*REQUIRED WORK*:
The pictures in the data below are to be omitted; all else must be duplicated exactly.

(Excerpts from a dataset)
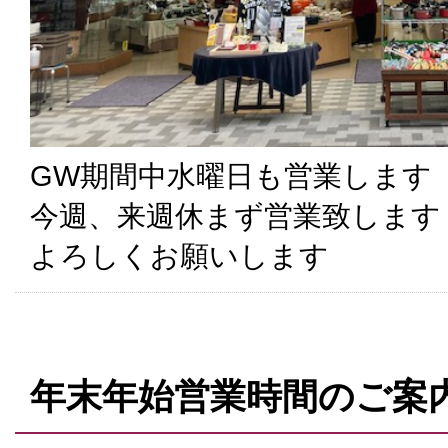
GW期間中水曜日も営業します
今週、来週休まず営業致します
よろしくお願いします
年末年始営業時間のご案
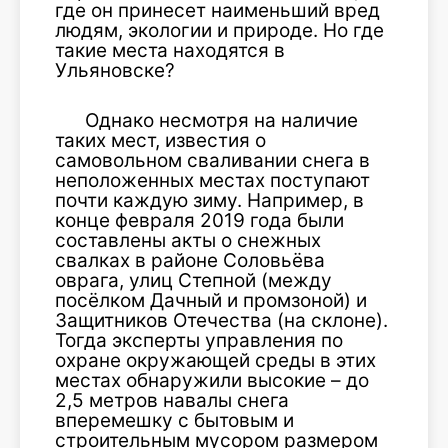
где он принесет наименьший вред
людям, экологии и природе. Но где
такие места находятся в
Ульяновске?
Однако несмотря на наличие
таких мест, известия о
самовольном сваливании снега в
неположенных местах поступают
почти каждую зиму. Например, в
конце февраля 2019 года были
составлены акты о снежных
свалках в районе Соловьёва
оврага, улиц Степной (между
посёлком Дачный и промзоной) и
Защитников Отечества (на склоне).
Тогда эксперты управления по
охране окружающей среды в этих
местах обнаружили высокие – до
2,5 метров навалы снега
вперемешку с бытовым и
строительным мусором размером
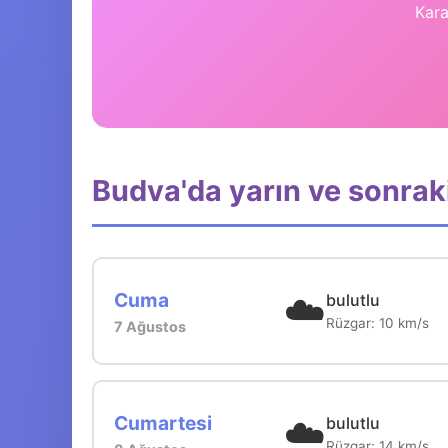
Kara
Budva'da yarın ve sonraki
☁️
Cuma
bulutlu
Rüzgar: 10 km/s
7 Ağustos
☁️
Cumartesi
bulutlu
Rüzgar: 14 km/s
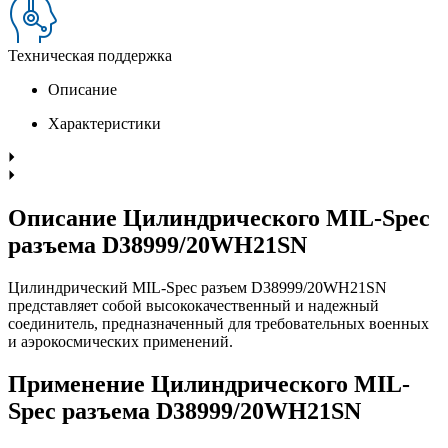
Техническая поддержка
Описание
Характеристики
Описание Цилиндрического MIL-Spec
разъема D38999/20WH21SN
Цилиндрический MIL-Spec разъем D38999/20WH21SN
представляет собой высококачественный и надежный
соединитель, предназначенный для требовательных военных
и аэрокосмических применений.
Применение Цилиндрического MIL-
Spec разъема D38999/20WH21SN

*RESPONSE TO THIS EXERCISE*:
GW期間中水曜日も営業します
今週、来週休まず営業致します
よろしくお願いします
年末年始営業時間のご案
где он принесет наименьший вред
людям, экологии и природе. Но где
такие места находятся в
Ульяновске?
Однако несмотря на наличие
таких мест, известия о
самовольном сваливании снега в
неположенных местах поступают
почти каждую зиму. Например, в
конце февраля 2019 года были
составлены акты о снежных
свалках в районе Соловьёва
оврага, улиц Степной (между
посёлком Дачный и промзоной) и
Защитников Отечества (на склоне).
Тогда эксперты управления по
охране окружающей среды в этих
местах обнаружили высокие – до
2,5 метров навалы снега
вперемешку с бытовым и
строительным мусором размером
Kara
Budva'da yarın ve sonraki
☁️
Cuma
bulutlu
Rüzgar: 10 km/s
7 Ağustos
☁️
Cumartesi
bulutlu
Rüzgar: 14 km/s
Техническая поддержка
Описание
Характеристики
Описание Цилиндрического MIL-Spec
разъема D38999/20WH21SN
Цилиндрический MIL-Spec разъем D38999/20WH21SN
представляет собой высококачественный и надежный
соединитель, предназначенный для требовательных военных
и аэрокосмических применений.
Применение Цилиндрического MIL-
Spec разъема D38999/20WH21SN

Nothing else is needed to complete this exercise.